Sinécure : étymologie, sens et utilisation

Le mot sinécure est dérivé du latin « sine cura » (sans souci ou sans effort). Historiquement, il provient de l’expression latine « beneficium sine cura » qui signifie littéralement « bénéfice sans soin ». Cette expression était utilisée au Moyen Âge pour désigner l’émolument accordé à un clerc sans qu’il n’ait assuré aucun service religieux.

Au fil du temps, le sens de ce groupe de mot a changé pour s’appliquer à un emploi qui n’oblige à aucun travail effectif. Cela implique également les rétributions versées à certaines personnes sans raison apparente. Au 17e siècle, cette pratique était particulièrement développée dans les plus hautes sphères de l’État avec les emplois fictifs.

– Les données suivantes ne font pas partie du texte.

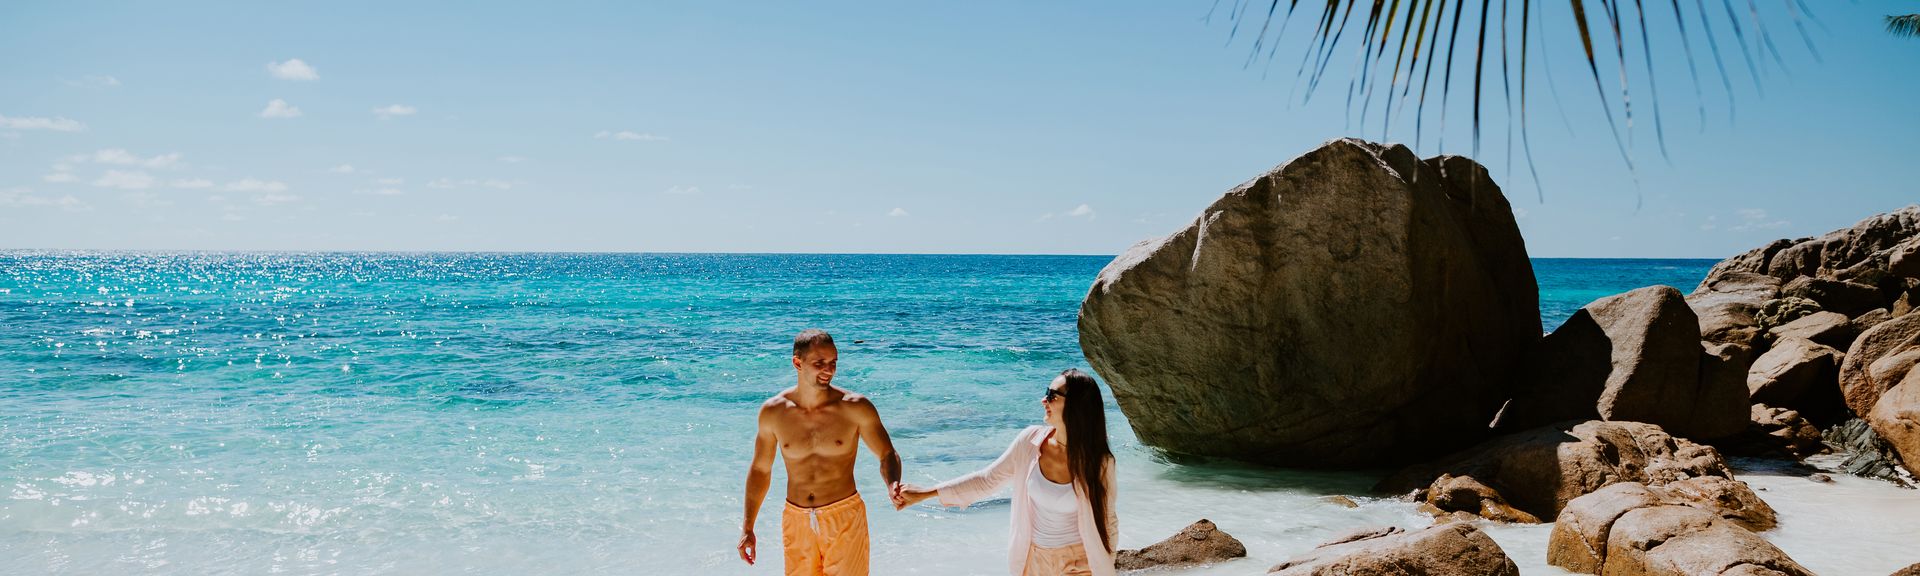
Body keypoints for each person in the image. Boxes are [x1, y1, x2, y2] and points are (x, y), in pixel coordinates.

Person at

Aujourd’hui, le terme sinécure est couramment utilisé dans l’expression française « ce n’est pas une sinécure ». Cette locution s’applique à un travail pénible. Elle est aussi employée pour désigner une difficulté qui ne peut être surmontée qu’avec de gros efforts. On la retrouve dans des chansons, des œuvres littéraires et même dans des journaux. Par exemple, en 1975, elle a été utilisée par l’auteur-compositeur français Renaud Séchan dans sa chanson Hexagone de l’album Amoureux de Paname. Elle est également apparue dans le quotidien français Libération du 20 février 2017. De même, l’acteur humoriste Alain Chapuis en a fait usage dans la série française Kaamelott écrite par Alexandre Astier.

En définitive, lorsqu’une personne est rémunérée sans fournir aucun effort dans un travail, on peut qualifier sa situation de sinécure.